_Required work:_
The records that follow are to be reproduced verbatim.

_Dataset excerpts:_
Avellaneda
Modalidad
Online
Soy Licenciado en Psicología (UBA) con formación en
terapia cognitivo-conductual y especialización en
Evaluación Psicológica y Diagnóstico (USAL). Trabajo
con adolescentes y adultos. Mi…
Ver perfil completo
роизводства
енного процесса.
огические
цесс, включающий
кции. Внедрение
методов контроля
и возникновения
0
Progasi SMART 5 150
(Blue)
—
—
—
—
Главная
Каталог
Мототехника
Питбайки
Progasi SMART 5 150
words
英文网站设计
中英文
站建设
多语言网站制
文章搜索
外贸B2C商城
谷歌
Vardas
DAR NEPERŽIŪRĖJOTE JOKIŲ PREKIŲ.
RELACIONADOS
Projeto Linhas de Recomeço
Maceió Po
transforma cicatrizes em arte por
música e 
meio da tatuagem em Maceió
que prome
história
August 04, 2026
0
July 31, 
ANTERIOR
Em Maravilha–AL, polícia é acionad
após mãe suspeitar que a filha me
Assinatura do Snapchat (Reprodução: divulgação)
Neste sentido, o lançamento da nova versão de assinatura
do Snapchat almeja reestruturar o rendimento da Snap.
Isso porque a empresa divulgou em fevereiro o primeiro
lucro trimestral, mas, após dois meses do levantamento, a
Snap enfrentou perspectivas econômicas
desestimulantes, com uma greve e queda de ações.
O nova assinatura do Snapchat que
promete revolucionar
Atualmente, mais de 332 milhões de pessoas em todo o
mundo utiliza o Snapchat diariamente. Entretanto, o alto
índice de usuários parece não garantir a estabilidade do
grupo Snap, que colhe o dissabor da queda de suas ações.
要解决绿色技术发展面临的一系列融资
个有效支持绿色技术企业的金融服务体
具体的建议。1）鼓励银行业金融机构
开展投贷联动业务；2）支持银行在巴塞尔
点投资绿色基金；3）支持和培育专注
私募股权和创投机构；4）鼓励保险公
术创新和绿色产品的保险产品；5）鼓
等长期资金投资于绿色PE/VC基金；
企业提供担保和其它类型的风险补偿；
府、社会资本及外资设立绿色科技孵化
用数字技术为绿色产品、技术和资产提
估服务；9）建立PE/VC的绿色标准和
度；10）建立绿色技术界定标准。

_Answer box:_
Avellaneda
Modalidad
Online
Soy Licenciado en Psicología (UBA) con formación en
terapia cognitivo-conductual y especialización en
Evaluación Psicológica y Diagnóstico (USAL). Trabajo
con adolescentes y adultos. Mi…
Ver perfil completo
роизводства
енного процесса.
огические
цесс, включающий
кции. Внедрение
методов контроля
и возникновения
0
Progasi SMART 5 150
(Blue)
—
—
—
—
Главная
Каталог
Мототехника
Питбайки
Progasi SMART 5 150
words
英文网站设计
中英文
站建设
多语言网站制
文章搜索
外贸B2C商城
谷歌
Vardas
DAR NEPERŽIŪRĖJOTE JOKIŲ PREKIŲ.
RELACIONADOS
Projeto Linhas de Recomeço
Maceió Po
transforma cicatrizes em arte por
música e 
meio da tatuagem em Maceió
que prome
história
August 04, 2026
0
July 31, 
ANTERIOR
Em Maravilha–AL, polícia é acionad
após mãe suspeitar que a filha me
Assinatura do Snapchat (Reprodução: divulgação)
Neste sentido, o lançamento da nova versão de assinatura
do Snapchat almeja reestruturar o rendimento da Snap.
Isso porque a empresa divulgou em fevereiro o primeiro
lucro trimestral, mas, após dois meses do levantamento, a
Snap enfrentou perspectivas econômicas
desestimulantes, com uma greve e queda de ações.
O nova assinatura do Snapchat que
promete revolucionar
Atualmente, mais de 332 milhões de pessoas em todo o
mundo utiliza o Snapchat diariamente. Entretanto, o alto
índice de usuários parece não garantir a estabilidade do
grupo Snap, que colhe o dissabor da queda de suas ações.
要解决绿色技术发展面临的一系列融资
个有效支持绿色技术企业的金融服务体
具体的建议。1）鼓励银行业金融机构
开展投贷联动业务；2）支持银行在巴塞尔
点投资绿色基金；3）支持和培育专注
私募股权和创投机构；4）鼓励保险公
术创新和绿色产品的保险产品；5）鼓
等长期资金投资于绿色PE/VC基金；
企业提供担保和其它类型的风险补偿；
府、社会资本及外资设立绿色科技孵化
用数字技术为绿色产品、技术和资产提
估服务；9）建立PE/VC的绿色标准和
度；10）建立绿色技术界定标准。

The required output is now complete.